Google
Museumgeeks: A strange path to a discovery

Sunday, February 18, 2007

A strange path to a discovery

While reading an article about the uproar over the word "scrotum" being on the first page of a new book by an award-winning children's author (the NYT article notes that "The book’s heroine, a scrappy 10-year-old orphan named Lucky Trimble, hears the word through a hole in a wall when another character says he saw a rattlesnake bite his dog, Roy, on the scrotum"), I saw a mention of www.librarian.net. (I'm going to avoid the whole scrotum debate entirely, thank you.) Along with art and travel, another passion of mine is libraries. A friend and I toyed with the idea of doing a coffee table book on private libraries, ranging from the homey, low-budget cookbook collection of a woman down south to the incredibly expensive, highly designed libraries of moguls like Philip Anschultz. It would still be a dream to do, but it would take a superhuman effort to work on it on top of doing the job that pays my bills. I haven't quite come up with that superhuman energy yet.

Anyway, back to the point of this post: On the librarian.net site, I saw a reference to an old post about a book blog, so clicked on it and wound up on www.barbarayates.blogspot.com. Yates describes herself as "an environmental artist who recycles dead trees into art for parks and retreat centers." A writeup of a workshop she did at Oberlin College in 2000 notes that “Yates began carving wood in 1990 in Ocho Rios, Jamaica. She is also a photographer and her work in both mediums has been exhibited internationally as well as in the U.S.” The book mentioned on the blog was this first one below; for stories behind the making of each book, read this article. (All of these photos are by her, I believe, or at least were all from her site.) But I found even cooler stuff she did when I dug further into her site, so keep reading.

















The next project of hers that caught my eye was a recycling project for the Avondale Forest Park in County Wicklow, Ireland. Yates: "With a one-inch chisel I carved a mural sixteen feet long and five feet high into the 42-ton beech tree that had been planted around 1750 and had died of old age. Even though the park had cut it down it was still ten feet tall; the project took me two months." You can read about her time in Ireland, where she met a good number of Irish celebs, here.














The whimsy of some of the work Yates did as an artist-in-residence at women's retreat Grailville, in Loveland, Ohio, is also fun. It would be pretty magical to be hiking along and come across this.

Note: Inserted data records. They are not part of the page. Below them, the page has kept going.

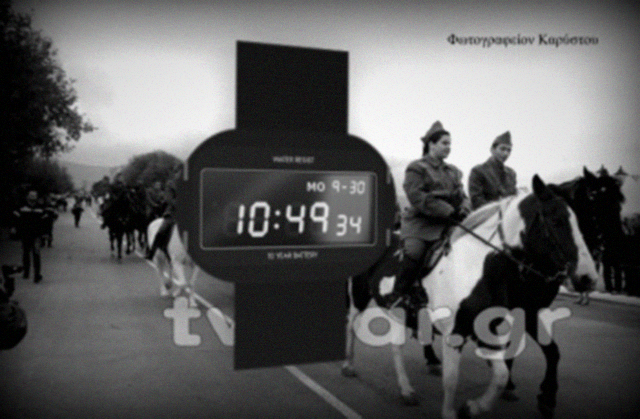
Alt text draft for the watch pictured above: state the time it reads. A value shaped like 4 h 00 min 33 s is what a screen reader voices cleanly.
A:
10 h 49 min 34 s
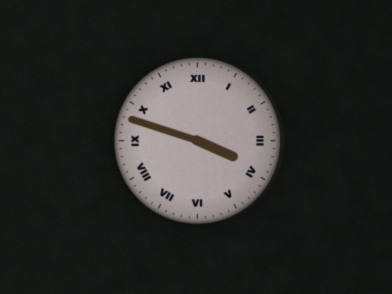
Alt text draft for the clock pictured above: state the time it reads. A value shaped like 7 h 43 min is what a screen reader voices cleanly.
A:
3 h 48 min
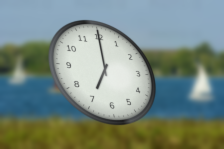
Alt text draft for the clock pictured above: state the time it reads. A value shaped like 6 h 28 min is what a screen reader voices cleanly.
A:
7 h 00 min
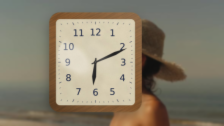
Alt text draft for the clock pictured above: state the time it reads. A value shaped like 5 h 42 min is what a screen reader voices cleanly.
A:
6 h 11 min
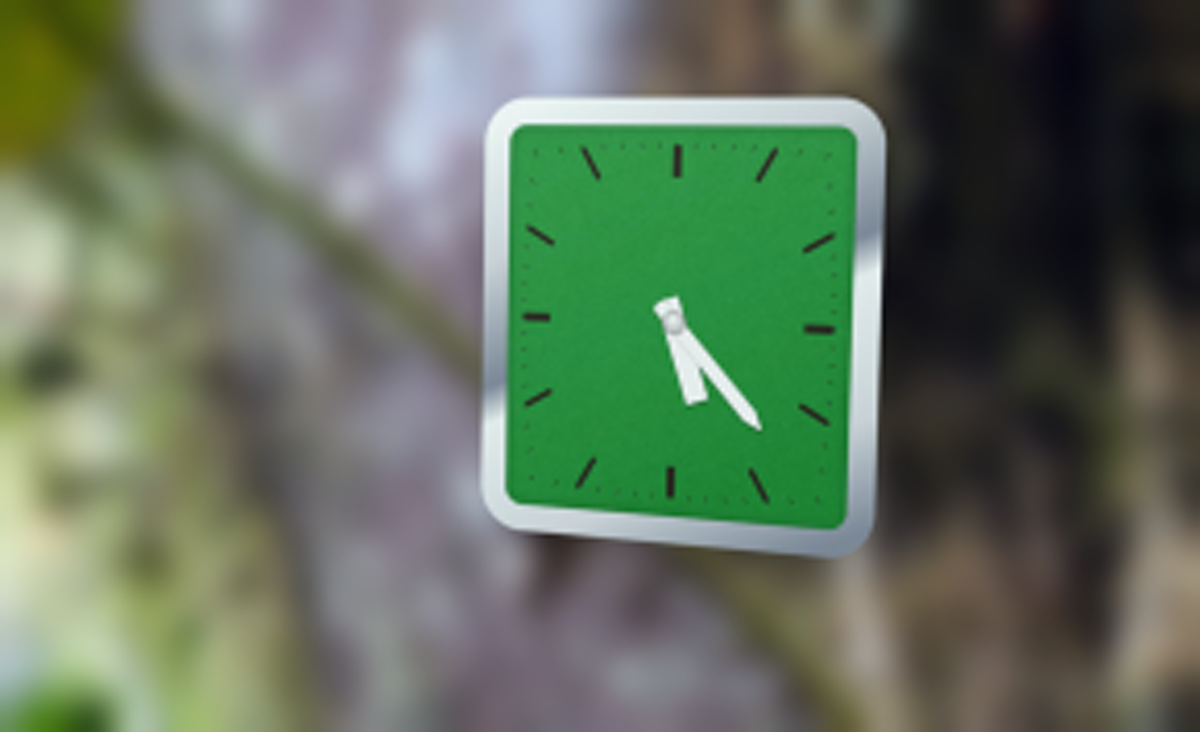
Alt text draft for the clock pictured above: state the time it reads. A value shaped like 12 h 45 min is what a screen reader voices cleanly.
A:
5 h 23 min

The "elf house" below, which was part of a project she did to recycle a lot of dead wood into artwork for a national park, was also cute. FYI, when I did a google search for Yates, I was directed to an interesting site (whose search function didn't work so I couldn't actually search for Yates). It's a dealer for sculptors; when you're on the site click on "wood" or just go here. I thought the work of Roberta Daar (a message may pop up saying there is no such site but just wait a few seconds and it will take you there, or at least, that's how it worked for me) and J.Mac looked interesting--Daar's is the white sculpture.